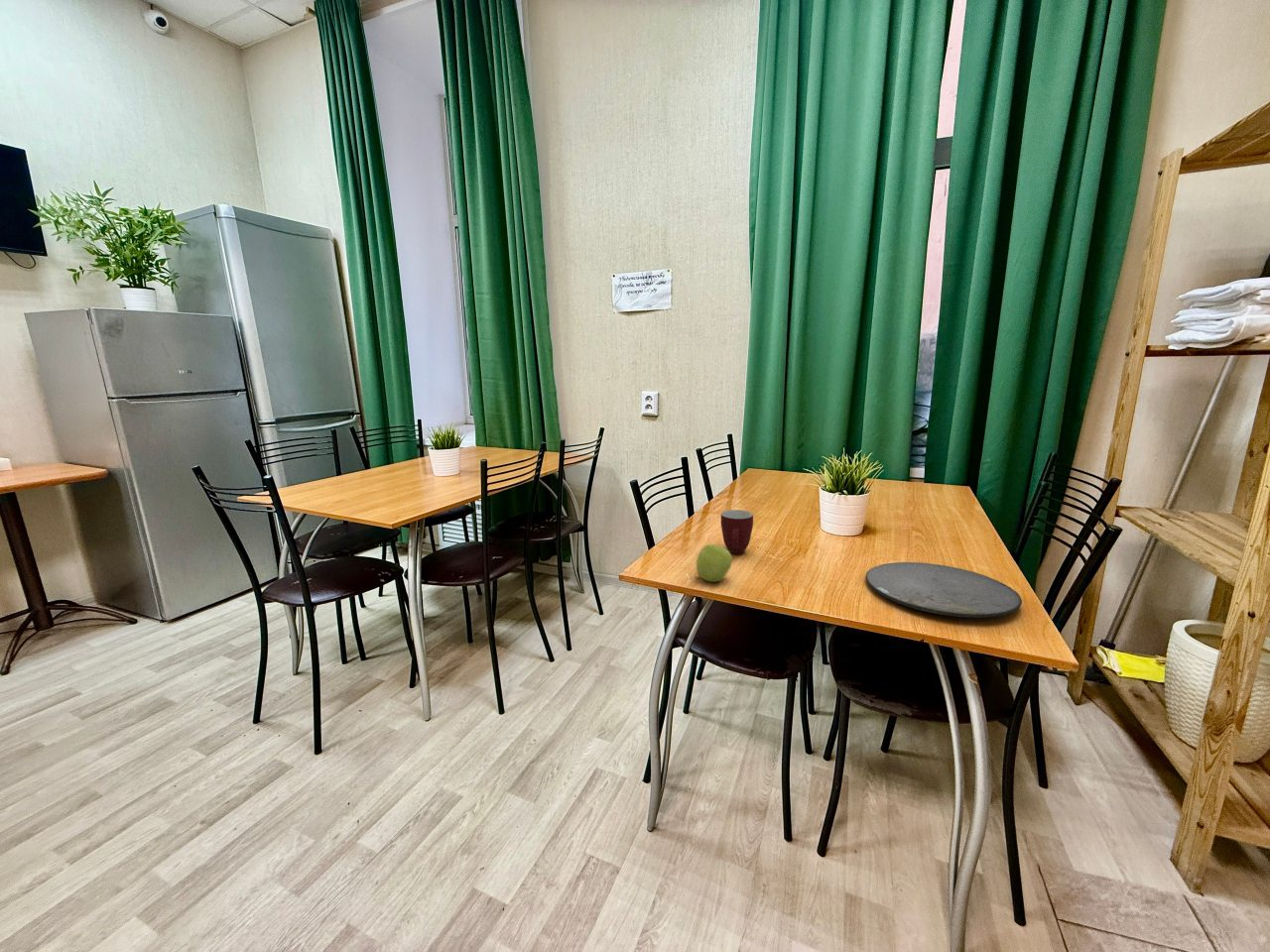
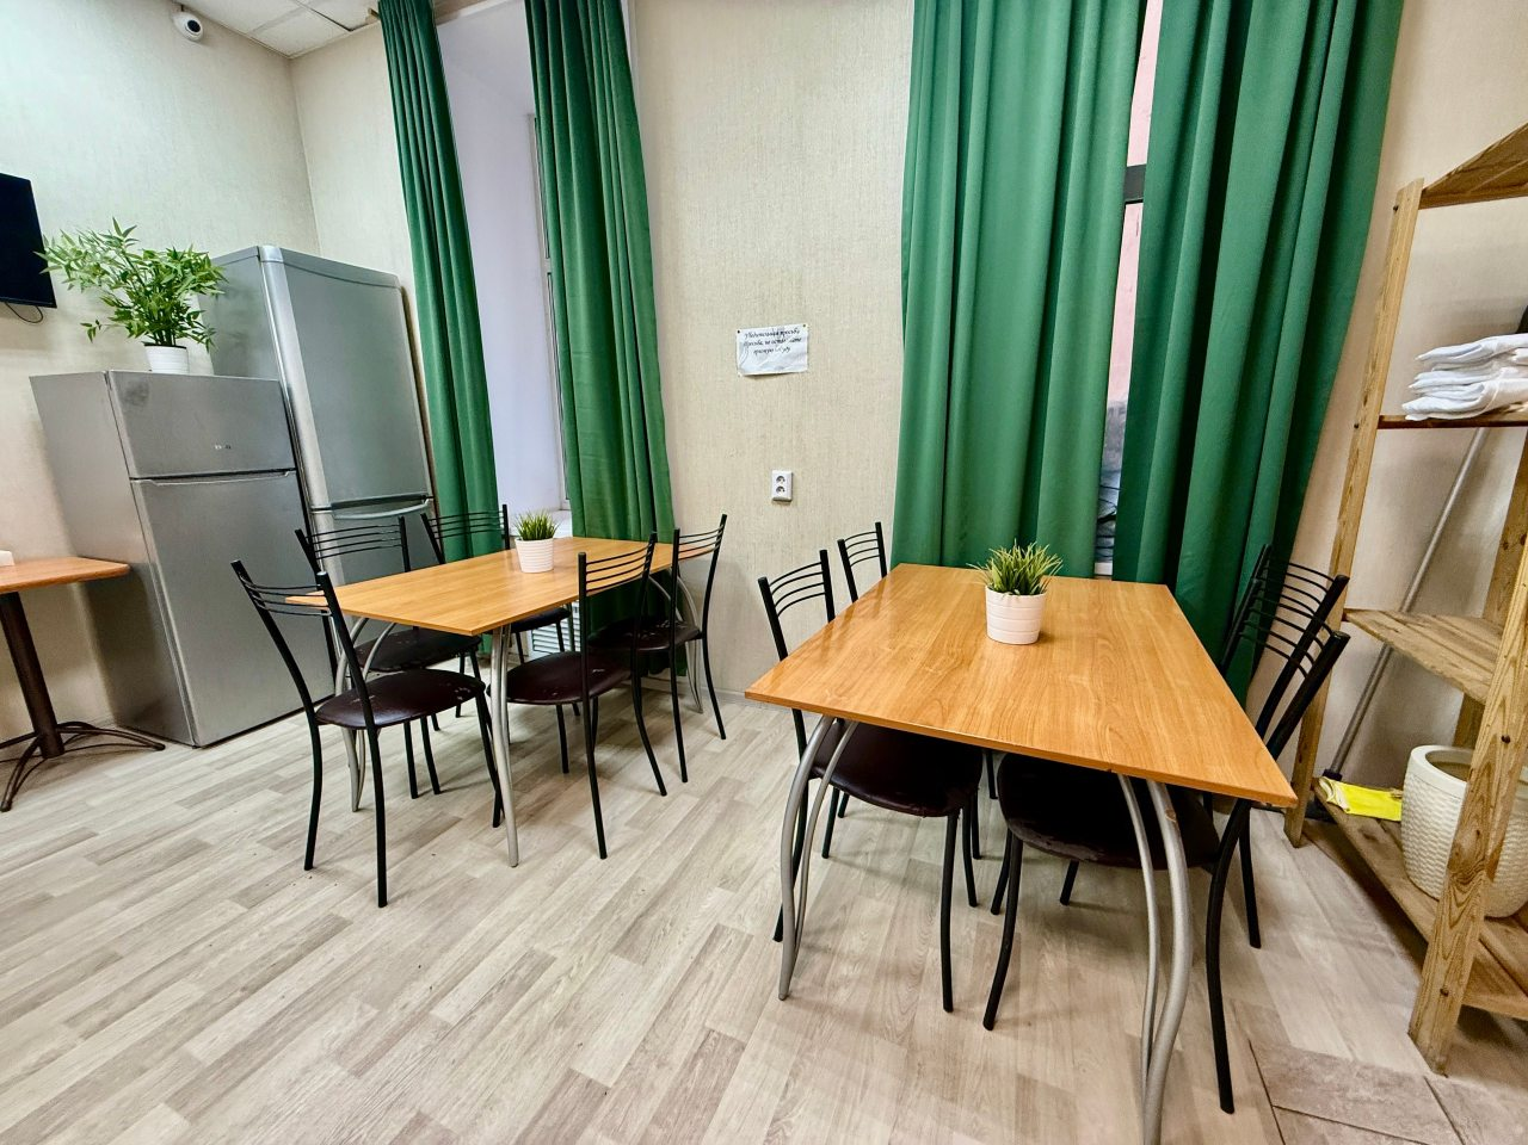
- mug [720,509,754,555]
- plate [865,561,1023,619]
- apple [696,543,733,583]
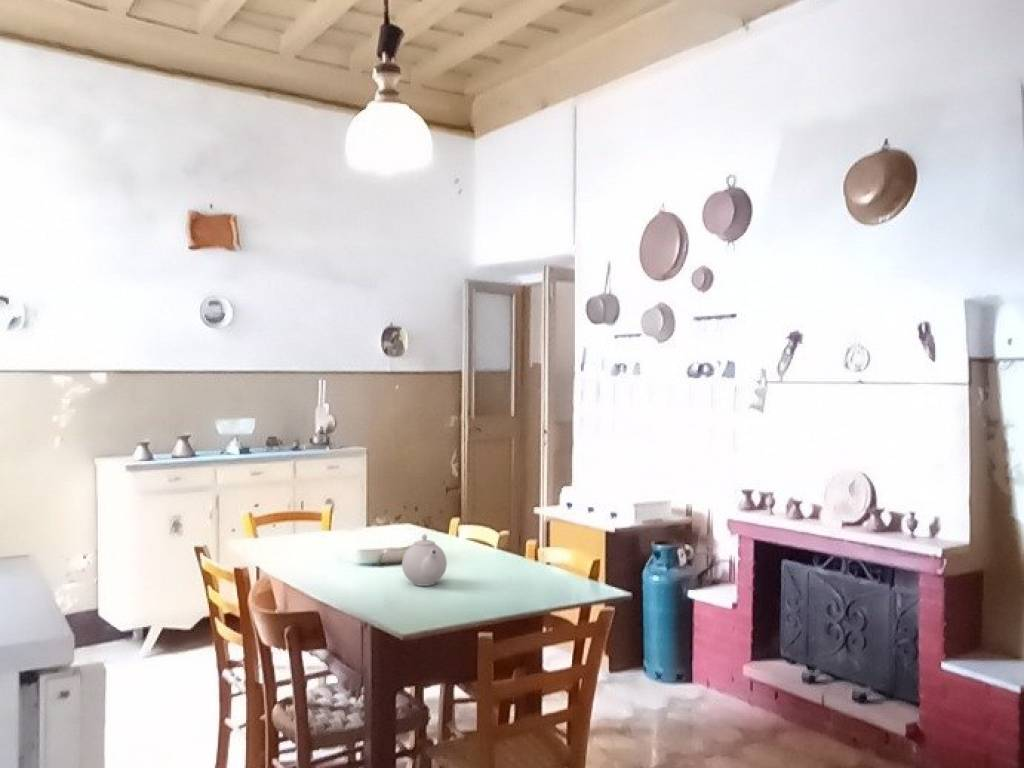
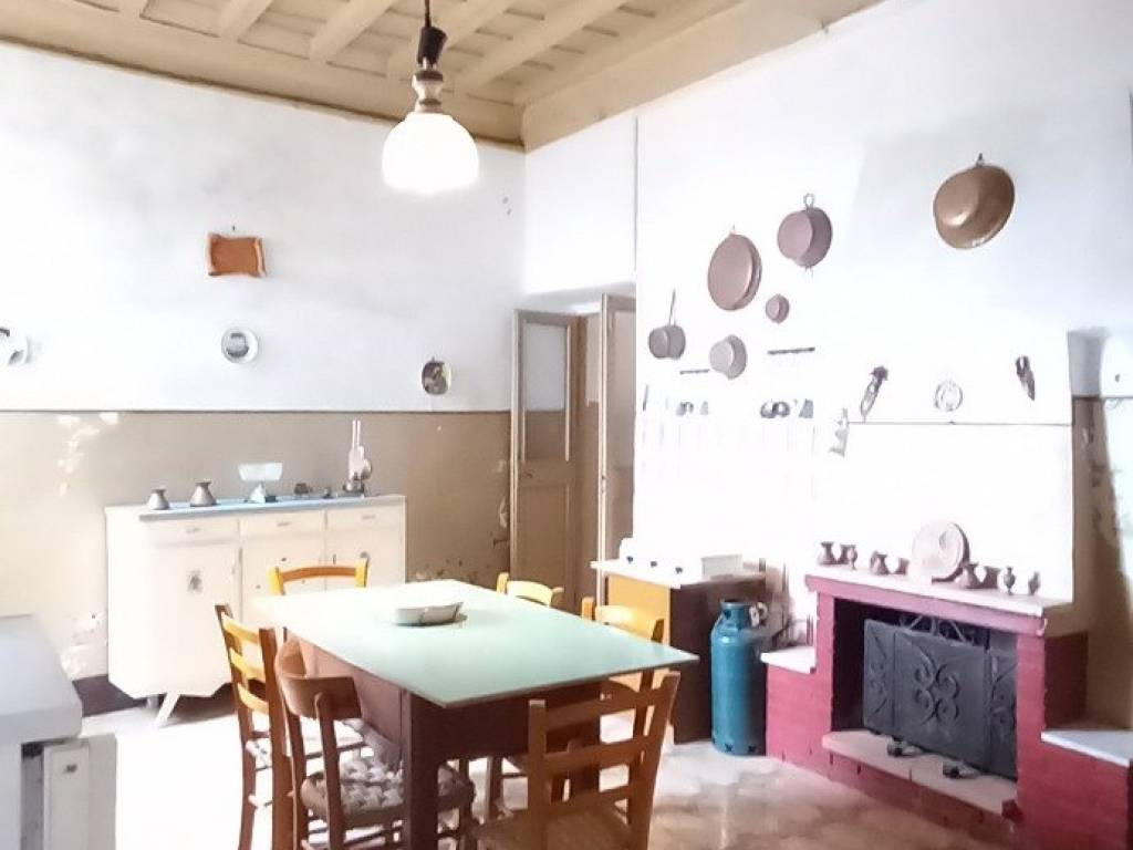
- teapot [401,533,448,587]
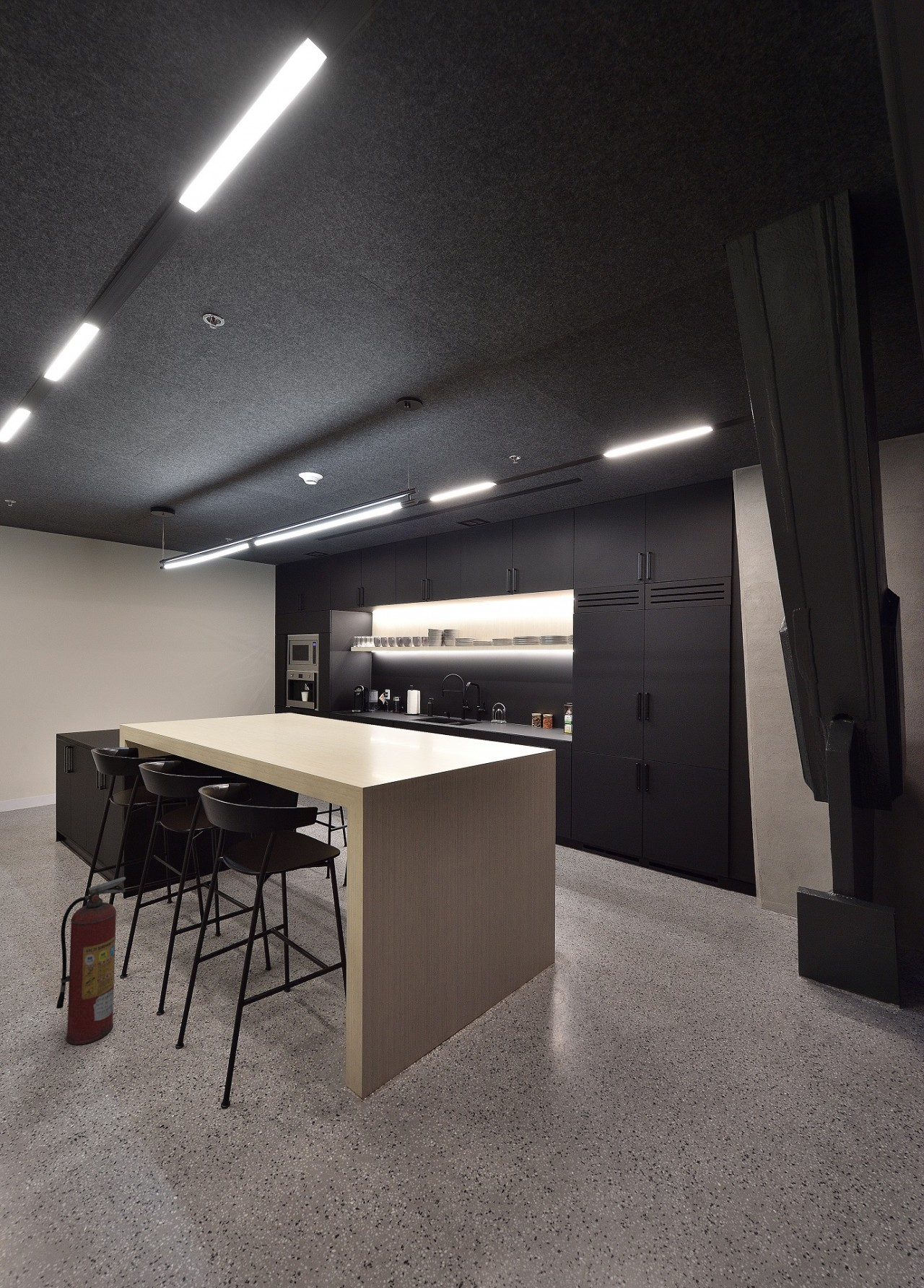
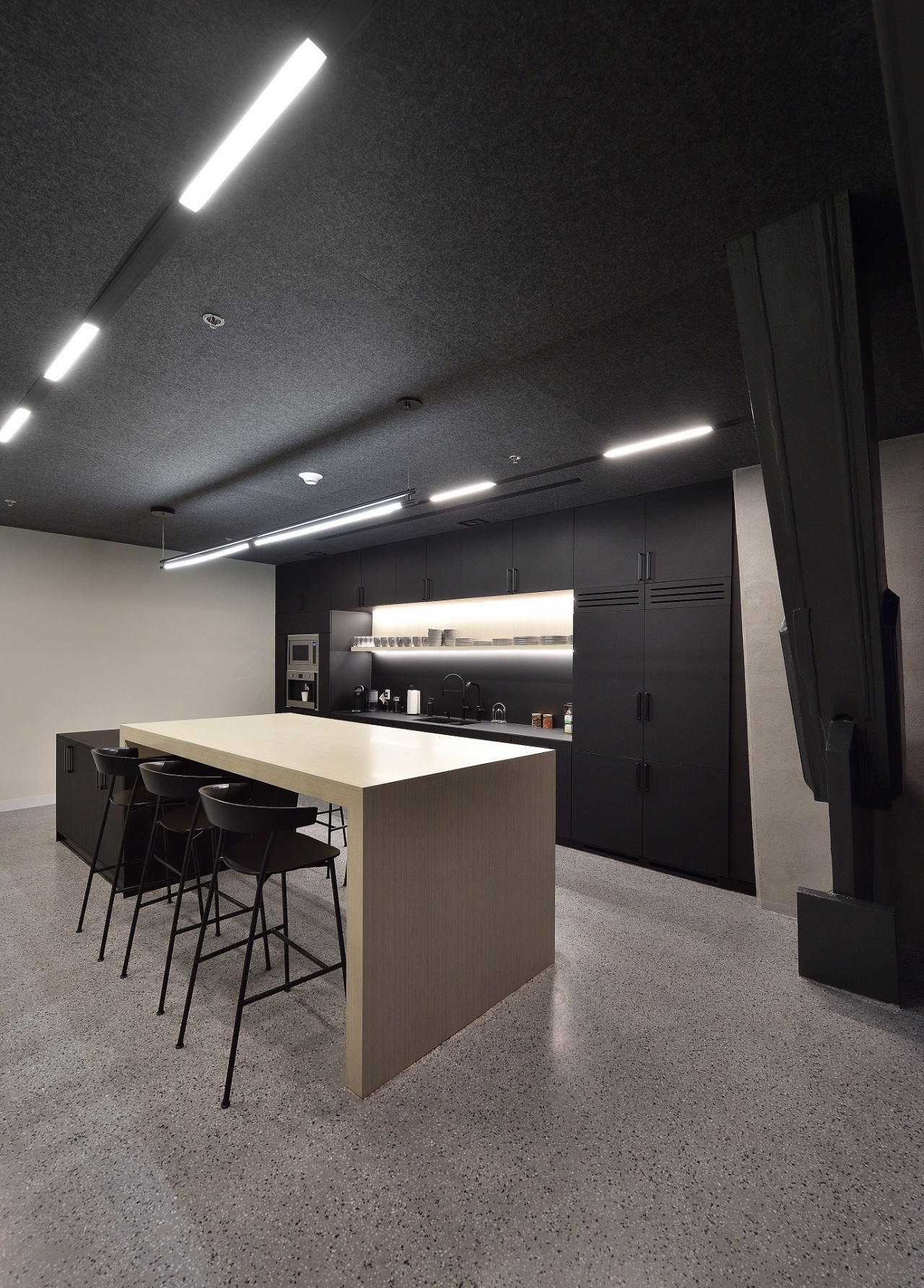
- fire extinguisher [56,876,126,1045]
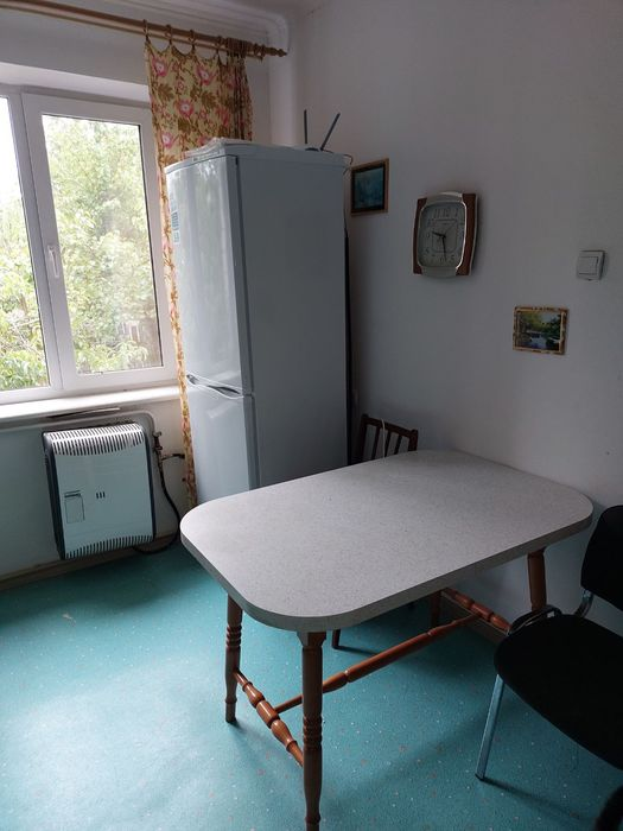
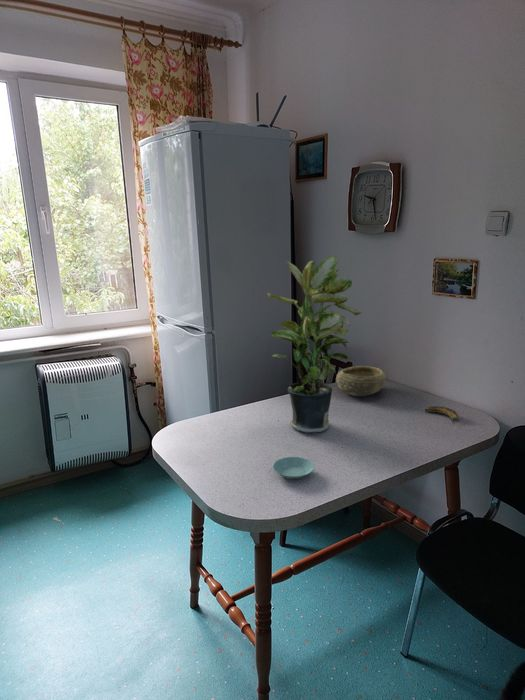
+ potted plant [266,255,363,434]
+ banana [424,405,460,423]
+ saucer [272,456,315,480]
+ bowl [335,365,387,397]
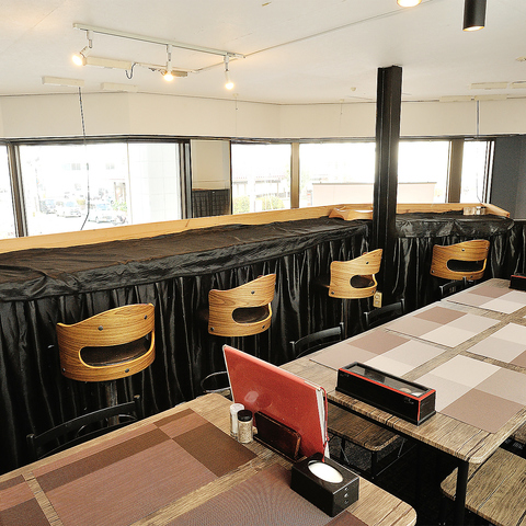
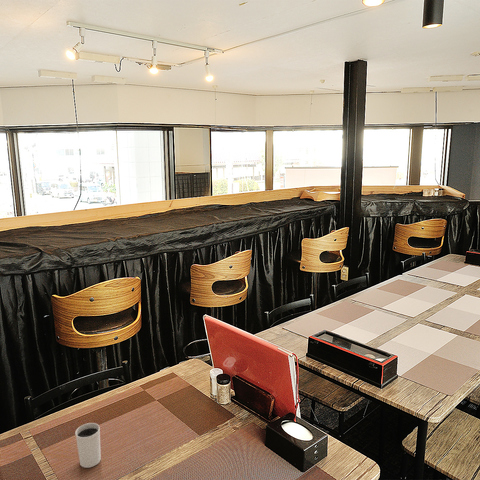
+ glass [74,422,102,469]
· · · · · · ·
EXERCISE DESCRIPTION ::
Only the lines from the one containing "potted plant [266,255,363,434]" through the last line of the entries above should be copied, exactly as they are and without the pictures.

RESPONSE TO THE EXERCISE ::
+ potted plant [266,255,363,434]
+ banana [424,405,460,423]
+ saucer [272,456,315,480]
+ bowl [335,365,387,397]
+ glass [74,422,102,469]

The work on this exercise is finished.